[Source records]

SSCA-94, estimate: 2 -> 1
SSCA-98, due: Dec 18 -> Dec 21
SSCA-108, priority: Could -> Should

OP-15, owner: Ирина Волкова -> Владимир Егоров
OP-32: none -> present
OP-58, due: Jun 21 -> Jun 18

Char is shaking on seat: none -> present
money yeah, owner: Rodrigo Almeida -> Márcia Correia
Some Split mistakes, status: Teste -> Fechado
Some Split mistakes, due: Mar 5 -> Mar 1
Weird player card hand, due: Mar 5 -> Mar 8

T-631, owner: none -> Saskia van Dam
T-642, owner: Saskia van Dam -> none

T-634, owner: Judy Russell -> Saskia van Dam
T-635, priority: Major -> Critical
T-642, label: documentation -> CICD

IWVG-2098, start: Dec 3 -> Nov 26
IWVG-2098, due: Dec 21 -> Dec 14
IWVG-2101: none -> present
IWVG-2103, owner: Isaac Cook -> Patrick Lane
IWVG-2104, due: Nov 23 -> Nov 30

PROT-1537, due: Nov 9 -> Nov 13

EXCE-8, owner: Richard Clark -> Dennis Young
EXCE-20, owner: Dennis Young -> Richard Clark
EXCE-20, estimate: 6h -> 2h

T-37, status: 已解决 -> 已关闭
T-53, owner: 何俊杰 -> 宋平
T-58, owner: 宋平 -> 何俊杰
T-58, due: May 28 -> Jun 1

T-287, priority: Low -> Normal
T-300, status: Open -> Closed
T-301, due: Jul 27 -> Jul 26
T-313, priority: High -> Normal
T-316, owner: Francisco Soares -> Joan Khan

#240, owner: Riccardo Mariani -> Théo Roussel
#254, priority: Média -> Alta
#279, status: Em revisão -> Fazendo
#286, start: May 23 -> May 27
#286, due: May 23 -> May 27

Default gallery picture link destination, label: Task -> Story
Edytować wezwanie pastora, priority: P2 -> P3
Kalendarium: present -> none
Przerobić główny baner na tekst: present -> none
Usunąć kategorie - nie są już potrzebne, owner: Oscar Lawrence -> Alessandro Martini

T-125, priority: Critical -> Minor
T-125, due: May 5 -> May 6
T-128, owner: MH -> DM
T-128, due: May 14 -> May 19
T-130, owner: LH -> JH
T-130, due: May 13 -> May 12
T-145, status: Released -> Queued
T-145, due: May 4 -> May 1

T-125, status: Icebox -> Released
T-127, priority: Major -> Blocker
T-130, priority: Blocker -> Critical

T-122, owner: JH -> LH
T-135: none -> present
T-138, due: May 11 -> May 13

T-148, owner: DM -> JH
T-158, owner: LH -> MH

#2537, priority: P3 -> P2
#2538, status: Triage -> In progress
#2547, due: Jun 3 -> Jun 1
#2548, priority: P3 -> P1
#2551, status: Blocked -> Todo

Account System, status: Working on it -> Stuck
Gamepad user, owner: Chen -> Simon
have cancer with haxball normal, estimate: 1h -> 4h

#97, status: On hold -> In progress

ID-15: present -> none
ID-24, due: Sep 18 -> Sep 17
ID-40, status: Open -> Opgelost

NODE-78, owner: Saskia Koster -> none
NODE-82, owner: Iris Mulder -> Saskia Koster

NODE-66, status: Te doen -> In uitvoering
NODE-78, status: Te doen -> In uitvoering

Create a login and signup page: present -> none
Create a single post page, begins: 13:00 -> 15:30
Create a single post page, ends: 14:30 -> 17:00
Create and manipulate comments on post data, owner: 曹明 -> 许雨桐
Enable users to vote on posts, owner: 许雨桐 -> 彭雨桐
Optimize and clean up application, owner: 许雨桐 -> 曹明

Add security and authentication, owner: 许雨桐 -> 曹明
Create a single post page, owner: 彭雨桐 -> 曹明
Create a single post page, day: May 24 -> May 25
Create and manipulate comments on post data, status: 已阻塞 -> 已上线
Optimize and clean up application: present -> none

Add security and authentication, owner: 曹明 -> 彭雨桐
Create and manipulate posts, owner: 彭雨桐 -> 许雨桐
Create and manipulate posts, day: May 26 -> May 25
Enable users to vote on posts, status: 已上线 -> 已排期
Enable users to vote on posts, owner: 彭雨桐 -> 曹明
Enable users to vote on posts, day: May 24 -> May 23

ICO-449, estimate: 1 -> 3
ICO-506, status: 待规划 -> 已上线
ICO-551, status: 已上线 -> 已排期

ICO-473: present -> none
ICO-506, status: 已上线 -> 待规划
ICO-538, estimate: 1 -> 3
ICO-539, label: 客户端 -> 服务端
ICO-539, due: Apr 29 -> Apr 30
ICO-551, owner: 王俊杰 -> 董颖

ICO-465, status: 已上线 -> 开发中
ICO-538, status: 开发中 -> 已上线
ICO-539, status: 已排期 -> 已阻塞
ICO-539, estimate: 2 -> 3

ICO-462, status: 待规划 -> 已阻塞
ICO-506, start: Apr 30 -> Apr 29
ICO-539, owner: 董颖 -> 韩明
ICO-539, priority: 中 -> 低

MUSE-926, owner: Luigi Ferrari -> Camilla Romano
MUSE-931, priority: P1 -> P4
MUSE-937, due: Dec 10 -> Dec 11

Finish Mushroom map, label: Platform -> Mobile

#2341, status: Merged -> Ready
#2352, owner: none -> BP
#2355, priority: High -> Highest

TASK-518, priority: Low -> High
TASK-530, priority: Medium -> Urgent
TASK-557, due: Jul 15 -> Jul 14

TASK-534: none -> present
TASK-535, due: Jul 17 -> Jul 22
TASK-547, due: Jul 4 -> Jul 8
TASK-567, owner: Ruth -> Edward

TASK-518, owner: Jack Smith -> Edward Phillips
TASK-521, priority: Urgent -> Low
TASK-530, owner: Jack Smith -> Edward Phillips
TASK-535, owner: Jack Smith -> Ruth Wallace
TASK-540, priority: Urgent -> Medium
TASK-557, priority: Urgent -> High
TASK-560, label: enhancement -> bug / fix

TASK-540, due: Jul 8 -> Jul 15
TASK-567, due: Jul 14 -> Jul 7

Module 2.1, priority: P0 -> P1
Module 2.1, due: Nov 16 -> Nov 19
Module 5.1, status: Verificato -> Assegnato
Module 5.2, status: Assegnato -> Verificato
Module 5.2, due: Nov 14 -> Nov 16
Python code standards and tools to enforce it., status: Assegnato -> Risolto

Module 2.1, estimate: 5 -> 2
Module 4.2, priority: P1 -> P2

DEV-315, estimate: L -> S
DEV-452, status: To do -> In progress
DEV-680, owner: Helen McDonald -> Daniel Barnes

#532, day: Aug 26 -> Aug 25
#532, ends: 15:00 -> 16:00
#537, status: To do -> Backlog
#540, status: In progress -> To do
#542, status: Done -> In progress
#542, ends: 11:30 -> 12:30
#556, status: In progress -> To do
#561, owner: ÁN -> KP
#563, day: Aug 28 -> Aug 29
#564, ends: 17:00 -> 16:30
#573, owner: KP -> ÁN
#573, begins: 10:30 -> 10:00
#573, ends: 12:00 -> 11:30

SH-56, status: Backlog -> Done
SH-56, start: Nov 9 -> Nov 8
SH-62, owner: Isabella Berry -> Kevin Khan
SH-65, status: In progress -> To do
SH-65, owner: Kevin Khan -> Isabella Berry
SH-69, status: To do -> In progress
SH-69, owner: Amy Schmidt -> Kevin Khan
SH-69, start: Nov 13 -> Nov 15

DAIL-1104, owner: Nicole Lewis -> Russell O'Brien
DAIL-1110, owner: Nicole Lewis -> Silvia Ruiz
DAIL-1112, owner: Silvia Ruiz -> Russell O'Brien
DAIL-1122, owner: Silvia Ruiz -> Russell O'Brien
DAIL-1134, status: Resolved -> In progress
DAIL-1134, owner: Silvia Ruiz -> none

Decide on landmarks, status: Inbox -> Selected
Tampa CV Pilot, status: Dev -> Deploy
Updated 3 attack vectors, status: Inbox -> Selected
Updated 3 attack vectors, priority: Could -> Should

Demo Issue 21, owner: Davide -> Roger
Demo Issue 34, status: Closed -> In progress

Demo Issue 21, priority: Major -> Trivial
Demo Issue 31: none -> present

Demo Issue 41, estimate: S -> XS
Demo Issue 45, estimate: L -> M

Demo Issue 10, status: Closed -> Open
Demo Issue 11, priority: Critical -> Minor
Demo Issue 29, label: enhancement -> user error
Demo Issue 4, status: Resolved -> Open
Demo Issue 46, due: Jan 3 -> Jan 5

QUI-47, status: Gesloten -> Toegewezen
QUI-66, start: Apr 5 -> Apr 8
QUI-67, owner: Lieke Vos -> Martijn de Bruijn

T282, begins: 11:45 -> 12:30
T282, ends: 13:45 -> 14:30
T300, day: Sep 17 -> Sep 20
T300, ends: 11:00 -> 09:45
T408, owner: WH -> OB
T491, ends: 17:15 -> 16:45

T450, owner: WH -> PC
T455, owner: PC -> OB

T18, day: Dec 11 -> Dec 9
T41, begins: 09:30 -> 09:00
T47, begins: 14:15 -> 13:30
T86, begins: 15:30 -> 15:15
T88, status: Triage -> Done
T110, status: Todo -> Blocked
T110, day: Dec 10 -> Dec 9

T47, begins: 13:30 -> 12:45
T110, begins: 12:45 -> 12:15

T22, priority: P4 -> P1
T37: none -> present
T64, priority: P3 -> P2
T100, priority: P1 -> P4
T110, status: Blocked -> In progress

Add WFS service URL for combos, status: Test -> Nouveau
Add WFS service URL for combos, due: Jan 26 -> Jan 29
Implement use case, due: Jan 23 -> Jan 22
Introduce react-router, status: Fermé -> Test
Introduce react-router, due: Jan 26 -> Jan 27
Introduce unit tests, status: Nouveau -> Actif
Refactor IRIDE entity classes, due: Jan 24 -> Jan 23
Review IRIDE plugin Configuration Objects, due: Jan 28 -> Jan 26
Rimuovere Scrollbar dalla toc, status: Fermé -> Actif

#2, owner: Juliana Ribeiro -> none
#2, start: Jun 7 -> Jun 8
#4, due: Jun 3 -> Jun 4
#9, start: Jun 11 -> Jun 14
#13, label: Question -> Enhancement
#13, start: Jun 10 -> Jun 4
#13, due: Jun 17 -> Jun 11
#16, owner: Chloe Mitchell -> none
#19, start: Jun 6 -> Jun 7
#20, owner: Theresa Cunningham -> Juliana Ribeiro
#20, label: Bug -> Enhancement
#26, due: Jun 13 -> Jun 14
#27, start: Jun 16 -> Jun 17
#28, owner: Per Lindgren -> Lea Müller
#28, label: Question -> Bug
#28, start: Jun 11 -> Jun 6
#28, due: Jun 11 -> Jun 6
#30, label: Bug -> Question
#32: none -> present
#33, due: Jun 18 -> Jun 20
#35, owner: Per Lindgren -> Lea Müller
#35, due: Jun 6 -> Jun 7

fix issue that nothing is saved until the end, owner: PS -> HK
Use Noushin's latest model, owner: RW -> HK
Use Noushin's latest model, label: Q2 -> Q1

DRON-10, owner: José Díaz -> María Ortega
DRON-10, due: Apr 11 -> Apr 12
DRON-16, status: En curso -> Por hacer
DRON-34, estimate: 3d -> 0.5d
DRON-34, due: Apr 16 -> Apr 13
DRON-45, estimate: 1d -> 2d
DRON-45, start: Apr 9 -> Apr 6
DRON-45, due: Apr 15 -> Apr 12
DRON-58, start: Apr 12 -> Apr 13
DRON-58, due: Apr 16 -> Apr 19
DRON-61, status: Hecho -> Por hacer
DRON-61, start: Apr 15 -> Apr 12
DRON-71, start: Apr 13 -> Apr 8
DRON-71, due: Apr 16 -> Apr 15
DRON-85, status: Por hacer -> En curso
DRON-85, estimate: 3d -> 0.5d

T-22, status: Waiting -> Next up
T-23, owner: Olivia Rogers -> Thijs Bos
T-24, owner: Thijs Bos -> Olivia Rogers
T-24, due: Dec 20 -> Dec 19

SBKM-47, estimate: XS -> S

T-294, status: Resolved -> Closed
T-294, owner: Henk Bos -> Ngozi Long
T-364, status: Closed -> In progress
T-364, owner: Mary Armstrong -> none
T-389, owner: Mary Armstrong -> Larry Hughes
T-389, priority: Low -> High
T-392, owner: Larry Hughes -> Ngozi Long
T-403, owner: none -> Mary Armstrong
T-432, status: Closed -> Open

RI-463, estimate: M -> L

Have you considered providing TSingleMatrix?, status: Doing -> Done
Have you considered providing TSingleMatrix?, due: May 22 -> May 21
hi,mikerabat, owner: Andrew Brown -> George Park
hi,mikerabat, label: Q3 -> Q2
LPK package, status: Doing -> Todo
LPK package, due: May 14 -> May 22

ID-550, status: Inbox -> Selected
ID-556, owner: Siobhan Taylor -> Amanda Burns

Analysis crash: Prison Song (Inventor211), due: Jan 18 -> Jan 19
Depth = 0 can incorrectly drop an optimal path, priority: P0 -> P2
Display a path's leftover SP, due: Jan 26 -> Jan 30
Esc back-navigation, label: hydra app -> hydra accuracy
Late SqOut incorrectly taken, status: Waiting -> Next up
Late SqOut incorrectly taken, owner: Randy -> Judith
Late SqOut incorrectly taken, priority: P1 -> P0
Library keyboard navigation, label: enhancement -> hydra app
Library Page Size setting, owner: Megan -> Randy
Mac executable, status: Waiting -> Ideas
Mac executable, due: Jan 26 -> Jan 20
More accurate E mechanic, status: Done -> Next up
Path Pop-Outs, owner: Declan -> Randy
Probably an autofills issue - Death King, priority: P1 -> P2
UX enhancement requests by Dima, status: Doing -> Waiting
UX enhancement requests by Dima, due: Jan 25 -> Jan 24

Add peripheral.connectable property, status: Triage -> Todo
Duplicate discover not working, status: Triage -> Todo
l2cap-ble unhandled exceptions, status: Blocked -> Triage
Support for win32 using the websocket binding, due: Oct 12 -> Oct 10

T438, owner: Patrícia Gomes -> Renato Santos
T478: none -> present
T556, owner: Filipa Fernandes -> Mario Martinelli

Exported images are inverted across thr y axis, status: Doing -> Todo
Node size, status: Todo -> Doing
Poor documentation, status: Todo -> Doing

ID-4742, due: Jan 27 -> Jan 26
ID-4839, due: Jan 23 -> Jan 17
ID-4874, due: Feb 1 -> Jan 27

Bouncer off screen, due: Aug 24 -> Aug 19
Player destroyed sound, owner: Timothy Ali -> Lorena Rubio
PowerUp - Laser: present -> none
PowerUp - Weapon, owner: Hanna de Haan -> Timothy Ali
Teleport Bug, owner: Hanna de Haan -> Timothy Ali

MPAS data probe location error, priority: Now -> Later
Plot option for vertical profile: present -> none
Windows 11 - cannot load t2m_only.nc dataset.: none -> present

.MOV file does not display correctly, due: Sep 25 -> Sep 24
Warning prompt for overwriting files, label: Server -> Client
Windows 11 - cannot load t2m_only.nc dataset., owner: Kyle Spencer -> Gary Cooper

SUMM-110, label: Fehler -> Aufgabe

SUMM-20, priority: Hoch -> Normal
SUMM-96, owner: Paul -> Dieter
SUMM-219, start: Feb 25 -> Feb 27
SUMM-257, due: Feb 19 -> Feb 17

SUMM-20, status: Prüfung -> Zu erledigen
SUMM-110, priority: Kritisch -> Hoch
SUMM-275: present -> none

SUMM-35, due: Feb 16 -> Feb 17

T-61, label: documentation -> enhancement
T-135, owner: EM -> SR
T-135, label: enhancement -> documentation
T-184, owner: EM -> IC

[/Source records]

-- What is expected --
Using the data above, reproduce exactly the lines from the line that contains "SH-65, owner: Kevin Khan -> Isabella Berry" through the line that contains "Introduce unit tests, status: Nouveau", including both.

-- Reply to the exercise --
SH-65, owner: Kevin Khan -> Isabella Berry
SH-69, status: To do -> In progress
SH-69, owner: Amy Schmidt -> Kevin Khan
SH-69, start: Nov 13 -> Nov 15

DAIL-1104, owner: Nicole Lewis -> Russell O'Brien
DAIL-1110, owner: Nicole Lewis -> Silvia Ruiz
DAIL-1112, owner: Silvia Ruiz -> Russell O'Brien
DAIL-1122, owner: Silvia Ruiz -> Russell O'Brien
DAIL-1134, status: Resolved -> In progress
DAIL-1134, owner: Silvia Ruiz -> none

Decide on landmarks, status: Inbox -> Selected
Tampa CV Pilot, status: Dev -> Deploy
Updated 3 attack vectors, status: Inbox -> Selected
Updated 3 attack vectors, priority: Could -> Should

Demo Issue 21, owner: Davide -> Roger
Demo Issue 34, status: Closed -> In progress

Demo Issue 21, priority: Major -> Trivial
Demo Issue 31: none -> present

Demo Issue 41, estimate: S -> XS
Demo Issue 45, estimate: L -> M

Demo Issue 10, status: Closed -> Open
Demo Issue 11, priority: Critical -> Minor
Demo Issue 29, label: enhancement -> user error
Demo Issue 4, status: Resolved -> Open
Demo Issue 46, due: Jan 3 -> Jan 5

QUI-47, status: Gesloten -> Toegewezen
QUI-66, start: Apr 5 -> Apr 8
QUI-67, owner: Lieke Vos -> Martijn de Bruijn

T282, begins: 11:45 -> 12:30
T282, ends: 13:45 -> 14:30
T300, day: Sep 17 -> Sep 20
T300, ends: 11:00 -> 09:45
T408, owner: WH -> OB
T491, ends: 17:15 -> 16:45

T450, owner: WH -> PC
T455, owner: PC -> OB

T18, day: Dec 11 -> Dec 9
T41, begins: 09:30 -> 09:00
T47, begins: 14:15 -> 13:30
T86, begins: 15:30 -> 15:15
T88, status: Triage -> Done
T110, status: Todo -> Blocked
T110, day: Dec 10 -> Dec 9

T47, begins: 13:30 -> 12:45
T110, begins: 12:45 -> 12:15

T22, priority: P4 -> P1
T37: none -> present
T64, priority: P3 -> P2
T100, priority: P1 -> P4
T110, status: Blocked -> In progress

Add WFS service URL for combos, status: Test -> Nouveau
Add WFS service URL for combos, due: Jan 26 -> Jan 29
Implement use case, due: Jan 23 -> Jan 22
Introduce react-router, status: Fermé -> Test
Introduce react-router, due: Jan 26 -> Jan 27
Introduce unit tests, status: Nouveau -> Actif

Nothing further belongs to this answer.